__WHAT TO WORK ON__
Reproduce the first line of the entries that follow and each later line, word for word, ending with the one containing "persönliches Eigentum übergeht. Diese".

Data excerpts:
══════

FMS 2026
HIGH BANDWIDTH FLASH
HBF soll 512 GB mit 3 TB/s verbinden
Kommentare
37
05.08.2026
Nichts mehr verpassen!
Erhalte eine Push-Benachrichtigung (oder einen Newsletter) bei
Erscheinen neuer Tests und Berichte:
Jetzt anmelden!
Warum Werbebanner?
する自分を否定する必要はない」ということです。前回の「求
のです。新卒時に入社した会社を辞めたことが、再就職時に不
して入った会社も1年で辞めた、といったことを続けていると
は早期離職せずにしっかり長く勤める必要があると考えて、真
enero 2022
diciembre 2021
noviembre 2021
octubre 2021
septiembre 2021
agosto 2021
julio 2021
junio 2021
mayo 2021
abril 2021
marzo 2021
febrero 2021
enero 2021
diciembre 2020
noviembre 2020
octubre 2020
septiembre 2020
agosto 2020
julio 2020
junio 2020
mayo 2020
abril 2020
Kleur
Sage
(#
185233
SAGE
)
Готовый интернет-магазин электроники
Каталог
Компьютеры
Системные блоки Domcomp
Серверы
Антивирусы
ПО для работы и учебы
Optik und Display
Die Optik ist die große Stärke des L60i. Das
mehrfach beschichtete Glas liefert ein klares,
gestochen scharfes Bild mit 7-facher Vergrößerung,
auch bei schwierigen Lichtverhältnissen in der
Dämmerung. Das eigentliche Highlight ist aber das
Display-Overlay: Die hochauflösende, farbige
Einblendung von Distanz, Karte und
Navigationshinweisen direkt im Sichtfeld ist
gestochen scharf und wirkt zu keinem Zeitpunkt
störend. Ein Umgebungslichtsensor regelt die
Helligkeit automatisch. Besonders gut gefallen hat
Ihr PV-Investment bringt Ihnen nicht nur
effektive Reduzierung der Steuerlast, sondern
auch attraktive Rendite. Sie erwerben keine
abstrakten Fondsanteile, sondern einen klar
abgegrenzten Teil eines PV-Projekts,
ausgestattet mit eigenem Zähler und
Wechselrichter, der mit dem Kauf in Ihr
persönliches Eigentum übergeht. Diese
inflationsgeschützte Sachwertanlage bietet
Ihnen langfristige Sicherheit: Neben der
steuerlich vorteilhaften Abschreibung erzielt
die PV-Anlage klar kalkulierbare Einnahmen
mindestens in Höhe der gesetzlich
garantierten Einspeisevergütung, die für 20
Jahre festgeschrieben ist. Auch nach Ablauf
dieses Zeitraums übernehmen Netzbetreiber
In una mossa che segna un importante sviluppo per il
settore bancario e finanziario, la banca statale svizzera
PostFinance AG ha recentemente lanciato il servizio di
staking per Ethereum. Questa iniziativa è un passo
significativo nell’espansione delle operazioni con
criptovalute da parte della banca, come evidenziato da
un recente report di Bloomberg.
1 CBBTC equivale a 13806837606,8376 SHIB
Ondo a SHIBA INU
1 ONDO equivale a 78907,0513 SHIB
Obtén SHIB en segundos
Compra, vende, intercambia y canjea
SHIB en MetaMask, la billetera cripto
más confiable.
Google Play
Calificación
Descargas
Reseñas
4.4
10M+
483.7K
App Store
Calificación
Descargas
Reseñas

══════

__YOUR SOLUTION__
FMS 2026
HIGH BANDWIDTH FLASH
HBF soll 512 GB mit 3 TB/s verbinden
Kommentare
37
05.08.2026
Nichts mehr verpassen!
Erhalte eine Push-Benachrichtigung (oder einen Newsletter) bei
Erscheinen neuer Tests und Berichte:
Jetzt anmelden!
Warum Werbebanner?
する自分を否定する必要はない」ということです。前回の「求
のです。新卒時に入社した会社を辞めたことが、再就職時に不
して入った会社も1年で辞めた、といったことを続けていると
は早期離職せずにしっかり長く勤める必要があると考えて、真
enero 2022
diciembre 2021
noviembre 2021
octubre 2021
septiembre 2021
agosto 2021
julio 2021
junio 2021
mayo 2021
abril 2021
marzo 2021
febrero 2021
enero 2021
diciembre 2020
noviembre 2020
octubre 2020
septiembre 2020
agosto 2020
julio 2020
junio 2020
mayo 2020
abril 2020
Kleur
Sage
(#
185233
SAGE
)
Готовый интернет-магазин электроники
Каталог
Компьютеры
Системные блоки Domcomp
Серверы
Антивирусы
ПО для работы и учебы
Optik und Display
Die Optik ist die große Stärke des L60i. Das
mehrfach beschichtete Glas liefert ein klares,
gestochen scharfes Bild mit 7-facher Vergrößerung,
auch bei schwierigen Lichtverhältnissen in der
Dämmerung. Das eigentliche Highlight ist aber das
Display-Overlay: Die hochauflösende, farbige
Einblendung von Distanz, Karte und
Navigationshinweisen direkt im Sichtfeld ist
gestochen scharf und wirkt zu keinem Zeitpunkt
störend. Ein Umgebungslichtsensor regelt die
Helligkeit automatisch. Besonders gut gefallen hat
Ihr PV-Investment bringt Ihnen nicht nur
effektive Reduzierung der Steuerlast, sondern
auch attraktive Rendite. Sie erwerben keine
abstrakten Fondsanteile, sondern einen klar
abgegrenzten Teil eines PV-Projekts,
ausgestattet mit eigenem Zähler und
Wechselrichter, der mit dem Kauf in Ihr
persönliches Eigentum übergeht. Diese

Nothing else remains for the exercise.